▸ **Using the information**:
**a)** Update the stretch of the passage about baking shows from "As I’ve written" through "sure I would!", replacing "dessert" with "appetizer".
**b)** How many lines of the entries contain the string "evästeitä"? Case counts, and the reply should be only the number.

++++ Document extract ++++

As I’ve written before, I love me some HGTV. And when I can’t find something I like there, you might just catch me watching something on the Food Network, or The Great Canadian Baking Show or The Great British Baking Show. I have always loved cooking – be it a main course or dessert. I think I was about six years old when I baked my first cake by myself (mum wasn’t far, but I did it alone). So I guess it’s no surprise I love a good baking show. For that matter, I also love watching Nailed It, where people who can’t bake…try. It’s so funny, and I have to give them props for attempting the crazy stuff they are asked to bake – I’m not sure I would!

A few years ago, I spent the better part of a three-day bone broth cleanse watching the Food Network. I couldn’t eat anything, but I sure could watch people cook and bake all day! No wonder I came out of that cleanse and immediately made brunch for about 20 people – even though only ten or so were actually in attendance. Oh, I do make myself laugh.

++++ Entries supplied ++++

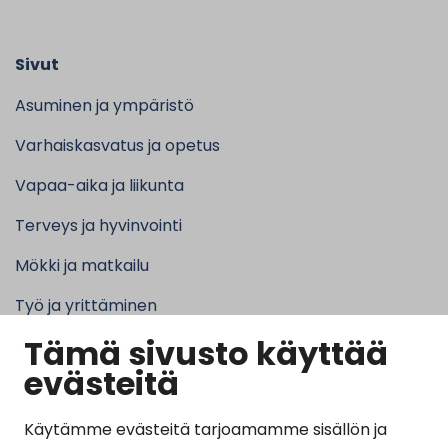
Sivut
Asuminen ja ympäristö
Varhaiskasvatus ja opetus
Vapaa-aika ja liikunta
Terveys ja hyvinvointi
Mökki ja matkailu
Työ ja yrittäminen
Tämä sivusto käyttää
Kunta ja hallinto
evästeitä
Käytämme evästeitä tarjoamamme sisällön ja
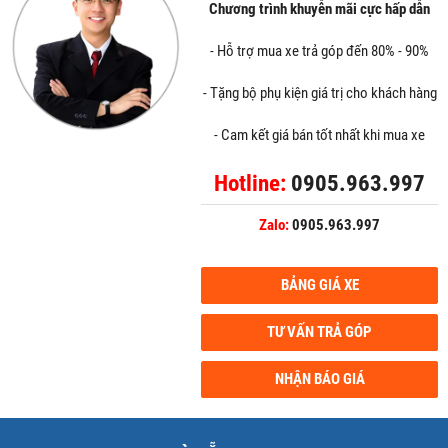
Chương trình khuyễn mãi cực hấp dẫn
- Hỗ trợ mua xe trả góp đến 80% - 90%
- Tặng bộ phụ kiện giá trị cho khách hàng
- Cam kết giá bán tốt nhất khi mua xe
Hotline:
0905.963.997
Zalo:
0905.963.997
BẢNG GIÁ XE
TƯ VẤN TRẢ GÓP
NHẬN BÁO GIÁ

++++

▸ **List of answers**:
**a)**
As I’ve written before, I love me some HGTV. And when I can’t find something I like there, you might just catch me watching something on the Food Network, or The Great Canadian Baking Show or The Great British Baking Show. I have always loved cooking – be it a main course or appetizer. I think I was about six years old when I baked my first cake by myself (mum wasn’t far, but I did it alone). So I guess it’s no surprise I love a good baking show. For that matter, I also love watching Nailed It, where people who can’t bake…try. It’s so funny, and I have to give them props for attempting the crazy stuff they are asked to bake – I’m not sure I would!

**b)** 2